Thursday, April 29, 2010

Forgotten Books: The Collected Stories of Ernest Hemingway

If you grew up in the Forties or Fifties it was impossible to imagine that the literary luster of Ernest Hemingway would ever dim. I've never known of a writer as imitated (usually badly) as ole Papa.

He loved it. He carefully crafted the public persona of adventurer and man's man the press and the people loved. Novels such as A Farewell To Arms and For Whom The Bell Tolls outsold the books of his contemporaries.

But time and taste caught up with him and we now see that Hemingway's novels weren't quite as good as we once thought. He certainly had no Gatsby to brag of nor even a Grapes of Wrath by the despised Steinbeck; Papa believed he was a terrible writer. For me the only novel of his worth reading now is The Sun Also Rises. It's not a great novel but it's fascinating one and much truer to the real Hemingway than the novels he wrote afterward.

But then there are the short stories. Back in the day his collected stories were referred to with great reverence as The First Forty-Nine. Many of them were reprinted dozens if not hundreds of times around the world, textbooks included. They still deserve the reverence paid them back then.

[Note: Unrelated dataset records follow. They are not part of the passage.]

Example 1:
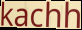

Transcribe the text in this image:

kachh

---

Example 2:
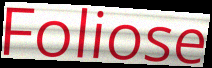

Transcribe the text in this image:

Foliose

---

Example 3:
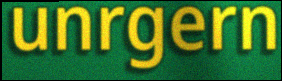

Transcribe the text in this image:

unrgern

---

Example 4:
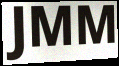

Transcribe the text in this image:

JMM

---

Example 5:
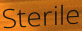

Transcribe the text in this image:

Sterile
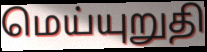
மெய்யுறுதி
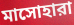
মাসোহারা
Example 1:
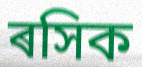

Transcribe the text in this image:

ৰসিক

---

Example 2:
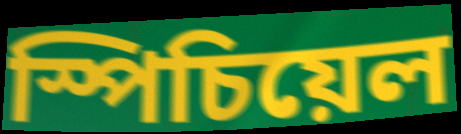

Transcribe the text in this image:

স্পিচিয়েল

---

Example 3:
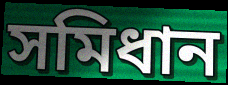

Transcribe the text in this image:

সমিধান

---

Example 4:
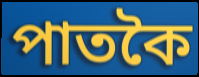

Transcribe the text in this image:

পাতকৈ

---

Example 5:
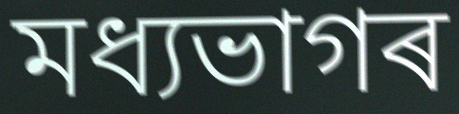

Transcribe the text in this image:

মধ্যভাগৰ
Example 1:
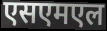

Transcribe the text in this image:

एसएमएल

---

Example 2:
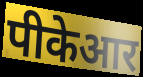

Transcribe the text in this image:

पीकेआर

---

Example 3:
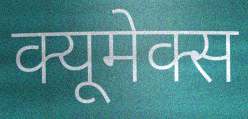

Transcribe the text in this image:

क्यूमेक्स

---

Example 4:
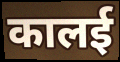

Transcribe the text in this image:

कालई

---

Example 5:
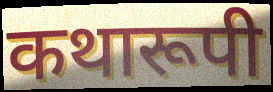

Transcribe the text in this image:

कथारूपी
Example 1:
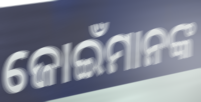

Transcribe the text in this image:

ଜୋଇଁମାନଙ୍କ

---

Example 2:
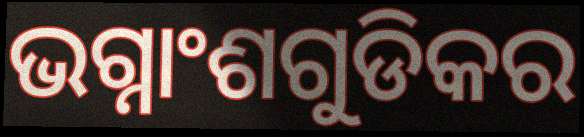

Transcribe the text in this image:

ଭଗ୍ନାଂଶଗୁଡିକର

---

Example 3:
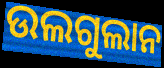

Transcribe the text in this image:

ଉଲଗୁଲାନ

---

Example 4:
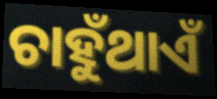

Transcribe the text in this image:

ଚାହୁଁଥାଏଁ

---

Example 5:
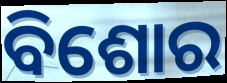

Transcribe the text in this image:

ବିଶୋର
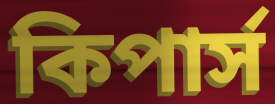
কিপার্স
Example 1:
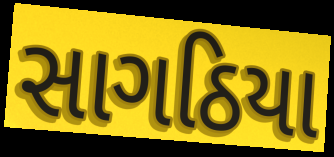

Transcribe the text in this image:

સાગઠિયા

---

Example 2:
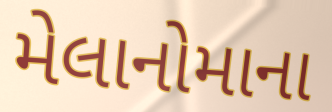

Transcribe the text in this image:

મેલાનોમાના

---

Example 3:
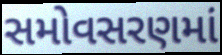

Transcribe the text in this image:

સમોવસરણમાં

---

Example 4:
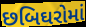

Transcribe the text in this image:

છબિઘરોમાં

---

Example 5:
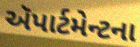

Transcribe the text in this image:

ઍપાર્ટમેન્ટના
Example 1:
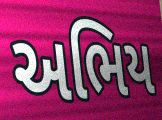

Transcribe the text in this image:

અભિય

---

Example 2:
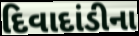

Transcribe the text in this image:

દિવાદાંડીના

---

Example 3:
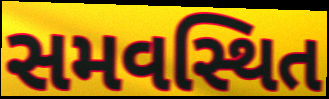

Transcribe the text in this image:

સમવસ્થિત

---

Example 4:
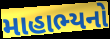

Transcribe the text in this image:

માહાભ્યનો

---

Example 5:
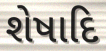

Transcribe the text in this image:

શેષાદિ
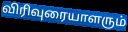
விரிவுரையாளரும்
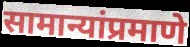
सामान्यांप्रमाणे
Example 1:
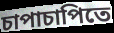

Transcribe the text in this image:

চাপাচাপিতে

From his story of death and dying ("A Clean, Well-Lighted Place") to his sad and ironic tale of a soldier who came back from the First World War too late for the parades ("Soldier's Home:) to the stories set in Upper Michigan this is American literature at its finest. This was Hemingway before he became Papa--the confused boy-man who went to war and then set himself up in Paris to write.

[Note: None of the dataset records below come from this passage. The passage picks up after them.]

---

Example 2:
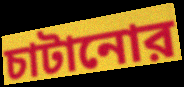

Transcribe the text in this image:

চাটানোর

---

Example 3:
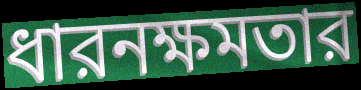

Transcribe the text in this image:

ধারনক্ষমতার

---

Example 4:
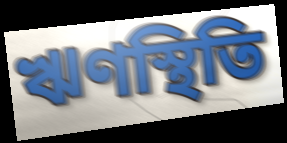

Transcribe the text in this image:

ঋণস্থিতি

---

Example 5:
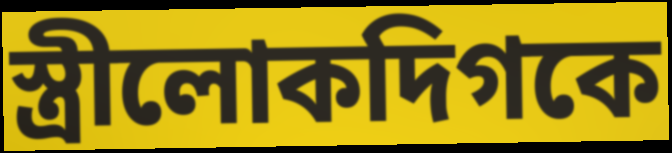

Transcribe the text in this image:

স্ত্রীলোকদিগকে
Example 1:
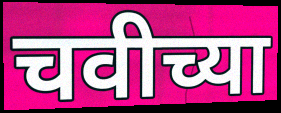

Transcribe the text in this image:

चवीच्या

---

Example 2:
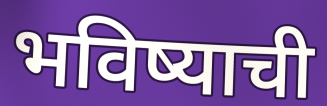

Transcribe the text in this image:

भविष्याची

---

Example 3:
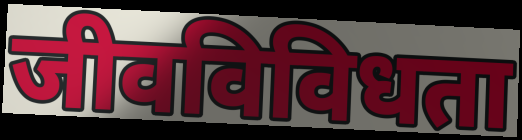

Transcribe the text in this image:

जीवविविधता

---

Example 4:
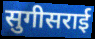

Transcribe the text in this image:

सुगीसराई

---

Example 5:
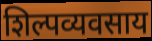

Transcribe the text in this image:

शिल्पव्यवसाय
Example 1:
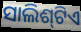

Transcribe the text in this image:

ସାଲିଶ୍‌ଟିଏ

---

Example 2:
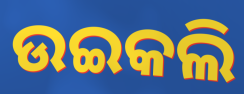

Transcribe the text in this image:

ଉଇକଲି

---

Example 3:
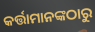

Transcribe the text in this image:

କର୍ତ୍ତାମାନଙ୍କଠାରୁ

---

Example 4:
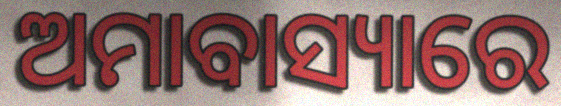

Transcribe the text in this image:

ଅମାବାସ୍ୟାରେ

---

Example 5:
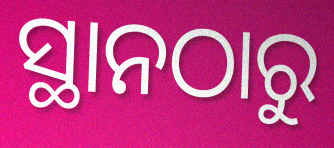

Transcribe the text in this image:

ସ୍ଥାନଠାରୁ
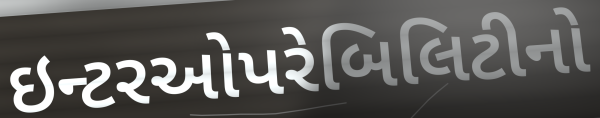
ઇન્ટરઓપરેબિલિટીનો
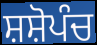
ਸ਼ਸ਼ੋਪੰਚ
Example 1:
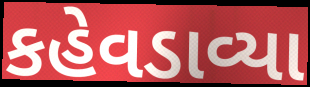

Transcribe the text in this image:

કહેવડાવ્યા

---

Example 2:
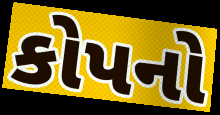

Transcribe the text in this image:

કોપનો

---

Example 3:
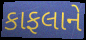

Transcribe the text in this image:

In numerous stories here he proves himself the equal of Faulkner (whom he saw as his main competition--he'd already arrogantly written off his old friend (and the guy who got him his Scribner contract) Fitzgerald) in experimenting with point of view. The line, as several critics mentioned at the time, went from Stephen Crane to Mark Twain to Hemingway, that pure American voice. If you read Crane's The Blue Hotel before you reading Hemingway's Collected Stories you'll hear the echoes throughout start the book.

For readers and writers alike, this is one book that should be in every serious collection. There was no more vital and powerful voice than Hemingway's in his early stories (and I don't include The Old Man And The Sea which I never much liked; way too self-consciously Important). Today they're just as pure and perfect as they were when first published. All hail Hemingway.

I'd pick this up as soon as possible.

6 comments:

Chad Eagleton said...

I've always thought that "Hills Like White Elephants" is one of the most perfect short stories ever.

mybillcrider said...

I love THE SUN ALSO RISES. I'm also partial to the first half of TO HAVE AND HAVE NOT. And I've read those stories over and over, even homaging them a time or two just for run. Nobody would ever get the joke except me, though.

Cap'n Bob said...

I prefer the short stories to the few EH books I've read.

Anonymous said...

Pleased you mentioned "Soldier's Home," Ed. That was a terrific story.
Jon Breen

Stephen B. said...

I've owned paperbacks of at least five Hemingway books. And read one of them - THE SUN ALSO RISES. I think I need to get into a few other books/authors from that era and see what I've been missing.

SB

Hannah Stoneham said...

Hi - I'm not shocked at your opinion of The Sun Also Rises - I love it and have just linked to your blog on my review.